____ Document segment
Tagged as: Cheating, Marriage problems, The ex-factor, Three is a crowd<< Previous question   Next question >>
Question - (19 May 2010) 1 Answers - (Newest, 19 May 2010)
A female United States age , *ietta writes:

Hi, I just recently found out that my husband of 18 years has kept up with an old girlfriend from college who he has always had strong feelings for the entire time we've been together. She lives 3000 miles away and they haven't seen each other for 15 years and up until 8 months ago they hadn't spoken for 5 years but she found him on the internet and they hooked back up and started lighting up the phone lines. Our marriage wasn't going so well at the time, I hadn't had sex with him for years but we were still living together and doing things as a family with our two kids but within a month of starting to talk to her he asked me for a divorce. But he didn't tell me it was because of her, said it was because he couldn't take our fighting anymore. I was devastated and it made me realize that I really did want him back and I did everything I could to get him back but he just kept telling me he was 100% dead and buried and felt nothing for me, there was no spark. I still had no idea about this other girl.
________
*What this exercise asks*
- 1) In the advice-column letter, how far away does the husband's old college girlfriend live?
- 2) Continue the advice-column letter about the husband and his old girlfriend, picking up after its final sentence.
____ Dataset records
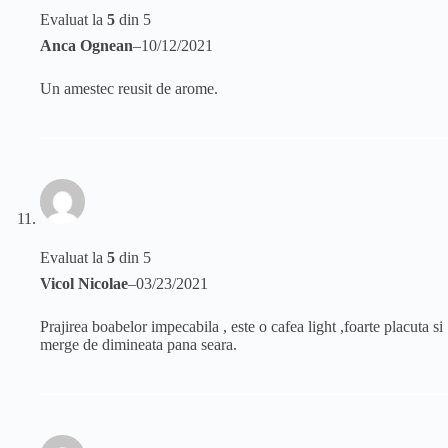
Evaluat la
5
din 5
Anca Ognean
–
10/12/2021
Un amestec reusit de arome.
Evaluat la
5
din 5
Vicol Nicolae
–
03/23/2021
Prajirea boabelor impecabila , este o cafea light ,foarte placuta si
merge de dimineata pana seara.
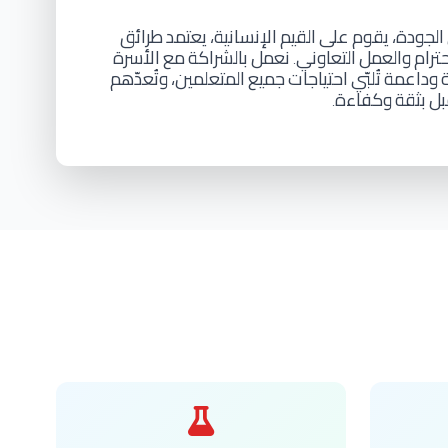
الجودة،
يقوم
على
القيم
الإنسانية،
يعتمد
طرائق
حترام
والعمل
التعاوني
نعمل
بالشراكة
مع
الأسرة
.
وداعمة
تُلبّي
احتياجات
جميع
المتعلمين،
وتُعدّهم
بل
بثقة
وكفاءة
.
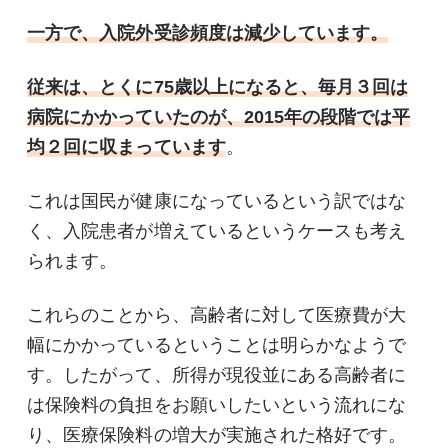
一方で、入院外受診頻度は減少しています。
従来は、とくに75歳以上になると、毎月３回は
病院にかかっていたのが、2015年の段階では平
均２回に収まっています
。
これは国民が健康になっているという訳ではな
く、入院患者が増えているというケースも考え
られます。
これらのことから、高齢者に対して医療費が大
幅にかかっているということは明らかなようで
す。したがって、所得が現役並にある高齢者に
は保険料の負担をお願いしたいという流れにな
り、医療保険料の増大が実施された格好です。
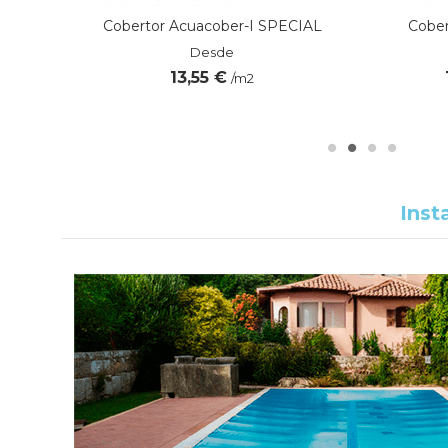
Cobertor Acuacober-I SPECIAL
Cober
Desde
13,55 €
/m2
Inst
________
____ Dataset records
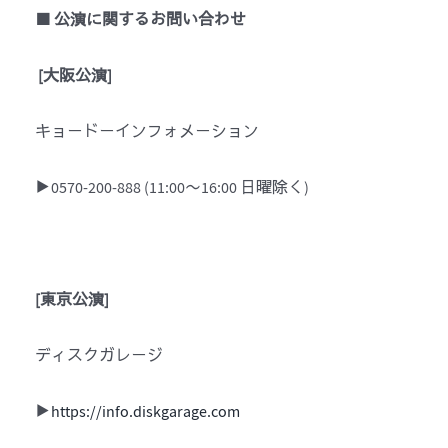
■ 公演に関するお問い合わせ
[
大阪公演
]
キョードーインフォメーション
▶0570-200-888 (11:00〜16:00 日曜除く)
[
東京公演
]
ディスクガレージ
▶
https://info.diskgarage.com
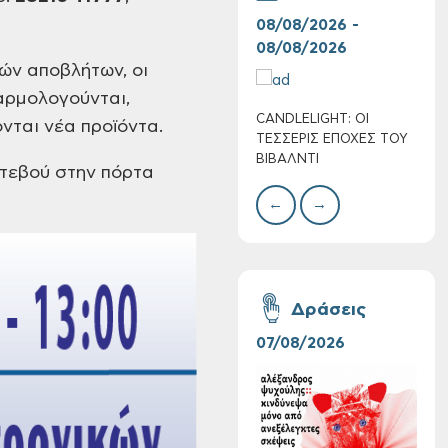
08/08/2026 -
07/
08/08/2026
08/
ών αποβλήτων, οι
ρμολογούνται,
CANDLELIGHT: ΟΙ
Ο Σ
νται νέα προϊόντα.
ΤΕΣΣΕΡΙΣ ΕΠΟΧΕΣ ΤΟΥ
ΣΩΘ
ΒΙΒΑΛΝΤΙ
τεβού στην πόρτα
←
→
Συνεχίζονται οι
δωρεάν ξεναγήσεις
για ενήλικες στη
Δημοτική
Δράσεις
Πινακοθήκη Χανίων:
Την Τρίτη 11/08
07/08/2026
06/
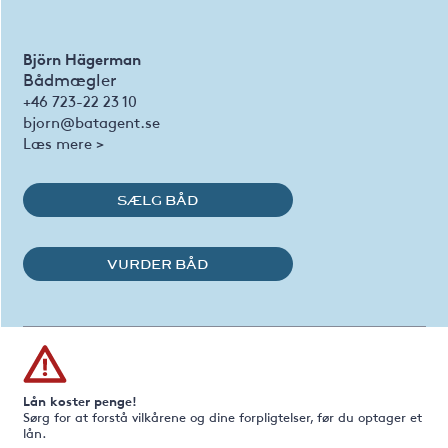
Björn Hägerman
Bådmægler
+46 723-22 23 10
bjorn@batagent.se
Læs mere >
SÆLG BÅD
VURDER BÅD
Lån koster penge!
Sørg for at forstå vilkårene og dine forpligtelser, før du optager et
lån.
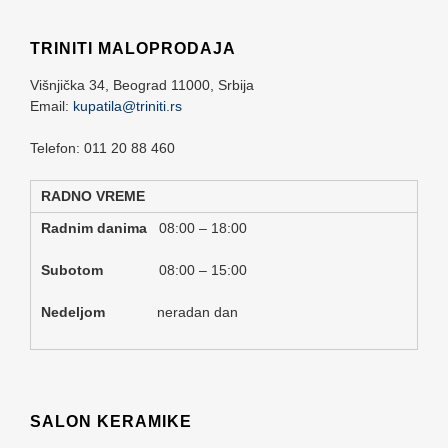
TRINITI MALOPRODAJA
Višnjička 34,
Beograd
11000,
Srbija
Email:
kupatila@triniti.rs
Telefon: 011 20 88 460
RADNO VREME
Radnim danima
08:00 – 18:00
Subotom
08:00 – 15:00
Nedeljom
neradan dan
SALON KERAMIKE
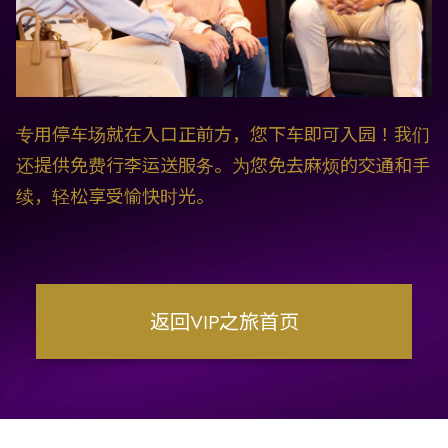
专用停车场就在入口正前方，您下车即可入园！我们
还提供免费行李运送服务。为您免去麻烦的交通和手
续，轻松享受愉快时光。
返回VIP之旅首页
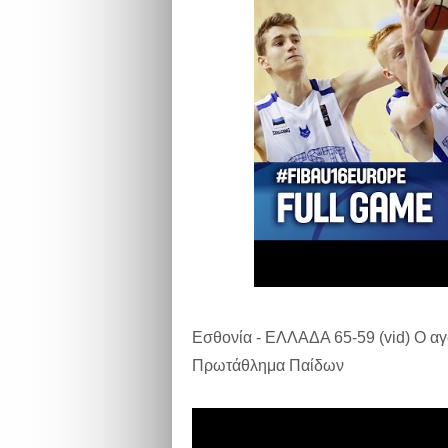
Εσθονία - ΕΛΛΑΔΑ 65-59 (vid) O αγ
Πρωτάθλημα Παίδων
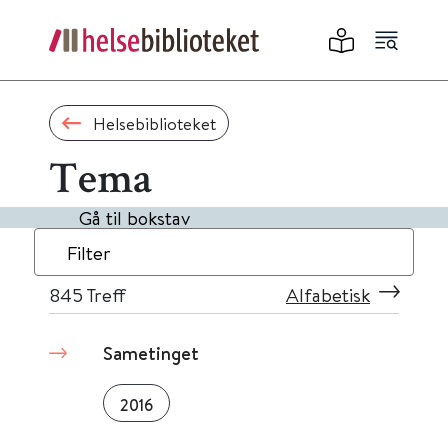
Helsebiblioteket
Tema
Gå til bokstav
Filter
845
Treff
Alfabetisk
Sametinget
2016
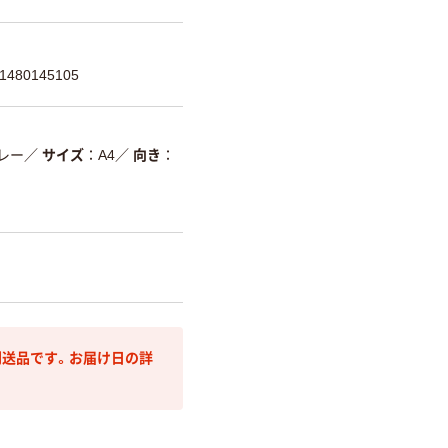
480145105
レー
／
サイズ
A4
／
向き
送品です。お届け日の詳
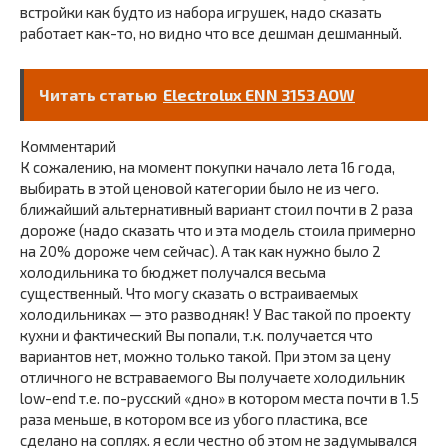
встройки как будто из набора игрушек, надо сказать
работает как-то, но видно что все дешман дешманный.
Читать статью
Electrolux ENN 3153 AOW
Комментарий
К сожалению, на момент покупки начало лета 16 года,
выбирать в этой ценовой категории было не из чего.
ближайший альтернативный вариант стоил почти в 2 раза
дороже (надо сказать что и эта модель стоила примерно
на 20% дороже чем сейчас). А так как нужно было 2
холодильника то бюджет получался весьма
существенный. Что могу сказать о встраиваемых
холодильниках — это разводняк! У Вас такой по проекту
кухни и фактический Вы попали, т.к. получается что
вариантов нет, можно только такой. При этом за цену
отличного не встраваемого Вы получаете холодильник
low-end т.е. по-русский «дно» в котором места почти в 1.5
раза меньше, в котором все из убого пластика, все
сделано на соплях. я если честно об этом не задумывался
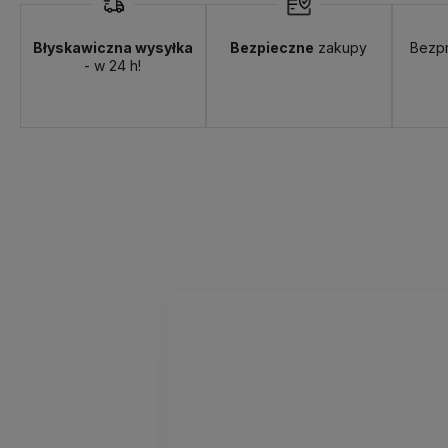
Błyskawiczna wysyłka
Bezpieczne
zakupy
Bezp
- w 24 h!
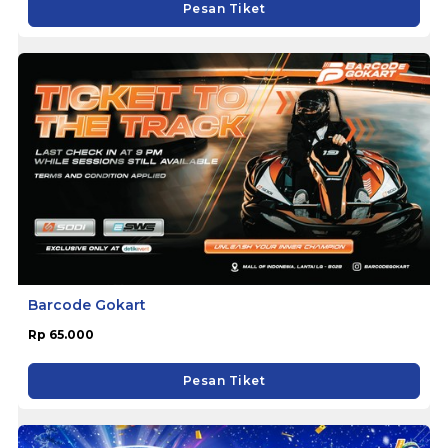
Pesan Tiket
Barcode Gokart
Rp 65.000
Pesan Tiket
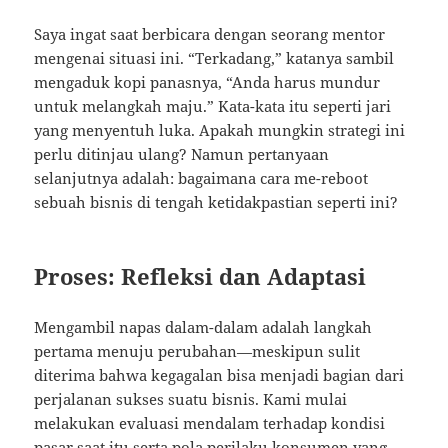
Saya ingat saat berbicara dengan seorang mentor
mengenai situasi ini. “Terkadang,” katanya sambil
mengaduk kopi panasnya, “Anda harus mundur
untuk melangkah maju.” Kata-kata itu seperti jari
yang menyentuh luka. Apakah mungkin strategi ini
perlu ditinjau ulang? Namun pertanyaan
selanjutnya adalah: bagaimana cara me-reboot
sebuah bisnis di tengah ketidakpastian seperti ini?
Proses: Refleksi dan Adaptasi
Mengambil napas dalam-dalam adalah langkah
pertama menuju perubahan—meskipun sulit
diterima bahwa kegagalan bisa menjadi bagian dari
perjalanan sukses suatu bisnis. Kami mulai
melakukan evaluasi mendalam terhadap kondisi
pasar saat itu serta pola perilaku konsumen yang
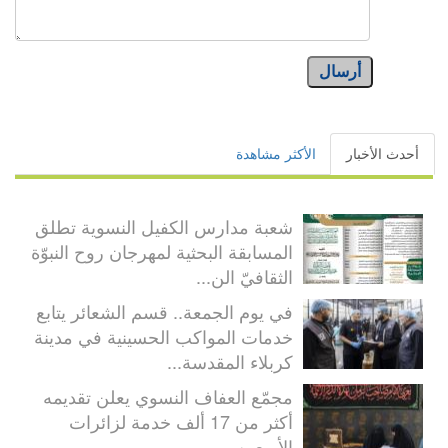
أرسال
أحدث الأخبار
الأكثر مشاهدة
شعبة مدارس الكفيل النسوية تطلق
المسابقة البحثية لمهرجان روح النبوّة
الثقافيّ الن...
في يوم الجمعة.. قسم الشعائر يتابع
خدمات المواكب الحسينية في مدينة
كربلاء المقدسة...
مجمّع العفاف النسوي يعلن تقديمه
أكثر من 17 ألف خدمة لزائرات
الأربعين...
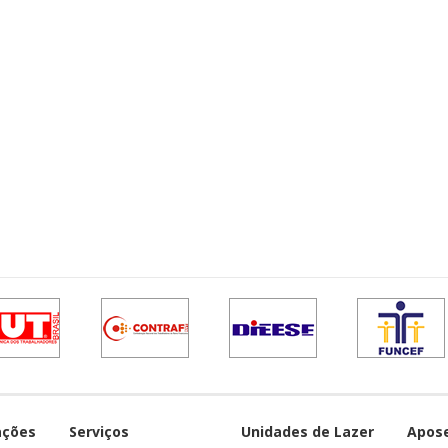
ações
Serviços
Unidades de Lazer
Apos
________
____ Dataset records
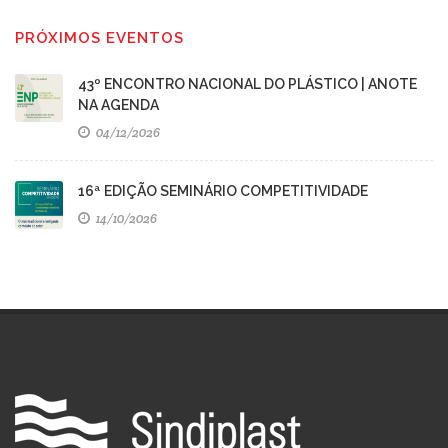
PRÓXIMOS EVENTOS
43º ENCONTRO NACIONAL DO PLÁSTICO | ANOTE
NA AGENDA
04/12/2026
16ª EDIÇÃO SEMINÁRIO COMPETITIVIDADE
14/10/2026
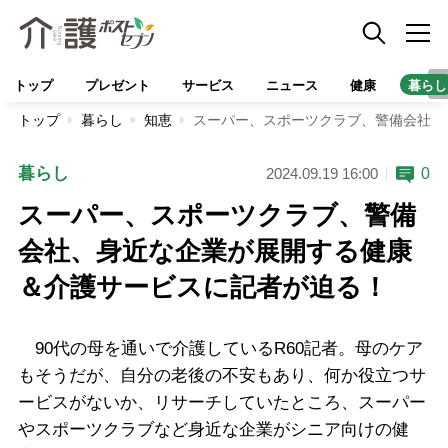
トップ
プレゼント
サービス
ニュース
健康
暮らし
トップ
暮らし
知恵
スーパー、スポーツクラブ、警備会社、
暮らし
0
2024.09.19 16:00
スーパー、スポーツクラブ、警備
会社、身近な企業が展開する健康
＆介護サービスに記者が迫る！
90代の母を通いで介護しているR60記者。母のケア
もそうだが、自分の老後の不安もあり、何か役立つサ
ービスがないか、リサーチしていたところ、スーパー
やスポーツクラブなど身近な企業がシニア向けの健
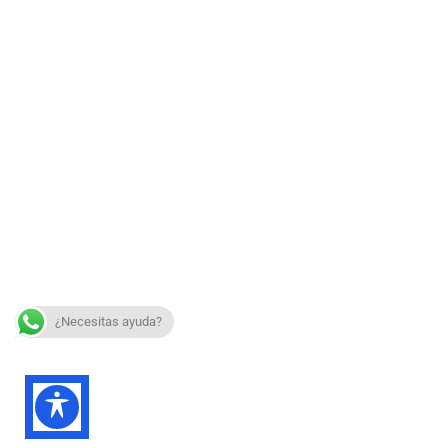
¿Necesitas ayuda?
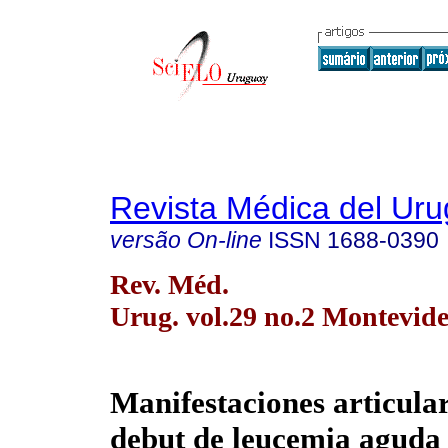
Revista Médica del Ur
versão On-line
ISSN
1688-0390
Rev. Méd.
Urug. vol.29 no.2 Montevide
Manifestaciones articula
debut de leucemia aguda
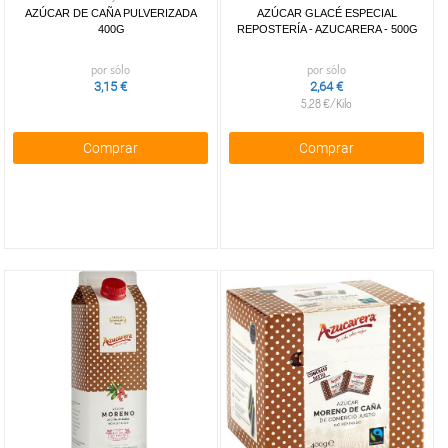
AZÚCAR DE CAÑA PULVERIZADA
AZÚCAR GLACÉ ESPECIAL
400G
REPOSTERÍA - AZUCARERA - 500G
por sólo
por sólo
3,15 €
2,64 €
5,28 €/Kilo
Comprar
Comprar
________
*Outputs in order*
- 1) She lives 3000 miles away.

- 2)
Gradually, he started coming around and started coming clean and told me he had been playing around through our entire marriage but mostly kept in secret contact with 4 old girlfriends that all lived in different states that he flirted with who made him feel good. I couldn't believe all I was hearing. Then I found a weird phone # on the phone bill and asked him about it and he had to come clean and eventually he finally told me that he had been talking to that one special girl he had stayed close with for over 20 years from before I even met him and they had gotten closer and closer. He completely broke it off with her and said I was more important to him. But after a couple of months more bad news. Even though he was back in love with me he said he couldn't stop thinking about her. And this is all through the phone, he hasn't seen her for over 15 years and even when they dated off and on for 4 years in college they never even slept together! I thought it would all blow away so I didn't worry about it at all and we started having the best life together again and I was back madly in love with him but that came crashing down when he started telling me instead of it going away it was getting worse and he really really missed talking to her and the good feeling she gave him. He still says he wants me more and wants to stay with me but I just can't deal with another woman in my marriage, even though it seems to just be a fantasy girl 3000 miles away, he tells me he knows he will never be completely happy without her in his life but that if he went to her he would want me and be miserable without me and will never be completely happy without me.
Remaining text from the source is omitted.